Le plan « Climat » de Bruxelles menace 150.000 emplois en France, selon la filière

[Lu dans La Correspondance Economique]

Le paquet « Fit for 55 de la Commission européenne (cf. CE du 15/07/2021) », pour réduire les émissions de gaz à effet de serre, menacerait 150 000 emplois dans le secteur en France, a estimé hier sur France Info M. François ROUDIER, porte-parole de la Plateforme automobile (qui regroupe 4000 entreprises du secteur, constructeurs et équipementiers confondus). « Dans le pire des cas, on a un risque sur 100 000 emplois dans la filière industrielle et 50 000 dans les services, qui disparaîtraient complètement », a-t-il précisé. 

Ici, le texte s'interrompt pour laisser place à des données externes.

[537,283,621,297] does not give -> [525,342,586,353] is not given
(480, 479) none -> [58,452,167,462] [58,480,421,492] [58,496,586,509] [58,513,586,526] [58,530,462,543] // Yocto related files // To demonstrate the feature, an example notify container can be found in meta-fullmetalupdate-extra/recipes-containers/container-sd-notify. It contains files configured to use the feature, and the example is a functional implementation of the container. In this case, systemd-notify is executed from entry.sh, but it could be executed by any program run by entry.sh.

Rappelons que Bruxelles a proposé, entre autres mesures, l’interdiction à compter de 2035 de la vente de voitures neuves à essence ou diesel. L’objectif final est d’atteindre un transport complètement décarboné en 2050, rejoignant l’objectif de neutralité carbone de l’Europe d’ici le milieu du siècle. 

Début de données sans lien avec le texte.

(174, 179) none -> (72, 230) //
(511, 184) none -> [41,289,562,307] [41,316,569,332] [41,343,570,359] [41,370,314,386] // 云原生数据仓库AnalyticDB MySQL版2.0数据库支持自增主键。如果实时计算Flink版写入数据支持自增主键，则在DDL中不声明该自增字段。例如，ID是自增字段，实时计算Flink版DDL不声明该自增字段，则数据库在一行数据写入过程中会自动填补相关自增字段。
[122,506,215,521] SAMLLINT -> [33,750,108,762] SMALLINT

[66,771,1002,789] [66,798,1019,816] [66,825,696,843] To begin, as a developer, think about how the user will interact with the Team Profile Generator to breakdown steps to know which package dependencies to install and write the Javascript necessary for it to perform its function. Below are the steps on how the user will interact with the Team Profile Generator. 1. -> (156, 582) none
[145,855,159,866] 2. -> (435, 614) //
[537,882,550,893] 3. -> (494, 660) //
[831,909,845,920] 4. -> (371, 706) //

L’industrie automobile européenne réclame elle une transition moins rapide vers le zéro émission. « Il y a une vraie inquiétude en France sur ces mesures qui sont un peu extrêmes », a déploré M. ROUDIER, qui regrette que l’Union européenne ne mise désormais plus que sur l’électrique. Le gouvernement français et l’industrie automobile défendent notamment les voitures hybrides rechargeables, dotées d’un moteur électrique d’appoint en plus d’un moteur thermique. Mais ces véhicules, plus lourds que leurs équivalents thermiques en raison de cette double motorisation, peuvent être plus polluants s’ils ne sont pas rechargés, et ne permettront pas à eux seuls d’atteindre zéro émission. Le coût de production ainsi que la reconversion des PME seront des points sensibles de la transition vers le tout électrique, a averti M. ROUDIER, qui estime à 17,5 milliards d’euros l’investissement nécessaire pour mener à bien le plan climat, dont un tiers « au moins » serait pris en charge par l’Etat. 

Pour autant, le secteur est déjà bien engagé dans une transition vers la mobilité propre. Volkswagen a déjà annoncé qu’il arrêterait de vendre des voitures à moteur à combustion en Europe entre 2033 et 2035. L’année 2020 a d’ailleurs marqué une vraie accélération en matière d’électrification pour tout le secteur, sous pression de l’UE et grâce aux aides publiques. Les constructeurs n’ont de cesse d’électrifier leurs gammes, et le marché des hybrides et des électriques connaît une poussée inédite en Allemagne, en France ou en Italie. « Chaque constructeur a pris la mesure des changements en cours », a souligné M. Thomas MOREL du cabinet McKinsey. « Toutefois, les niveaux d’investissement restent très variables d’un acteur à l’autre ». A ce stade, Volkswagen et Volvo ont présenté les plans les plus ambitieux avec, respectivement, 60 % de voitures électriques en Europe, et 100 % dans le monde, d’ici 2030. Renault, pionnier de l’électrique avec sa Zoé, veut lui aussi accélérer sa transition via son plan « Renaulution » qui inclut de nombreux lancements. Plus récemment, Stellantis (né de la fusion de FCA et PSA), en pointe sur les hybrides, a fait état d’une accélération de sa transition électrique. Le constructeur compte ainsi investir 30 milliards d’euros dans l’électrification de ses gammes « dans les cinq prochaines années » (cf. CE du 09/07/2021). 

Reste que l’angoisse générée par les annonces de Bruxelles est partagée par les syndicats. Hier la fédération FO de la métallurgie a appelé à « ne pas sacrifier l’industrie sur l’autel du climat ». Les annonces de la Commission « nous inquiètent pour l’avenir de l’industrie française et européenne, ainsi que pour ses emplois », a-t-elle mis en garde. « Il ne s’agit pas de remettre en cause l’urgence climatique », mais il faut « mesurer en amont et avant toutes décisions irréversibles les réels impacts » sur « l’industrie et ses emplois », a plaidé FO Métaux. 

En revanche le syndicat CFDT du groupe Renault a accueilli « avec satisfaction les annonces », qu’il juge « cohérentes avec le rapport », publié le 30 juin, de la centrale CFDT et de la Fondation Hulot pour une « transition juste » dans l’automobile. Favorable à « une mutation accélérée » du secteur, la CFDT-Renault estime que « la politique actuelle des petits pas mène à un retard significatif de la France ». Rappelons que la filière automobile n’est pas la seule à protester contre les annonces de Bruxelles. Le secteur aérien, qui ne pourra plus bénéficier de kérosène non taxé pour les vols intra-européens dès 2023, est également en première ligne de ces nouvelles ambitions.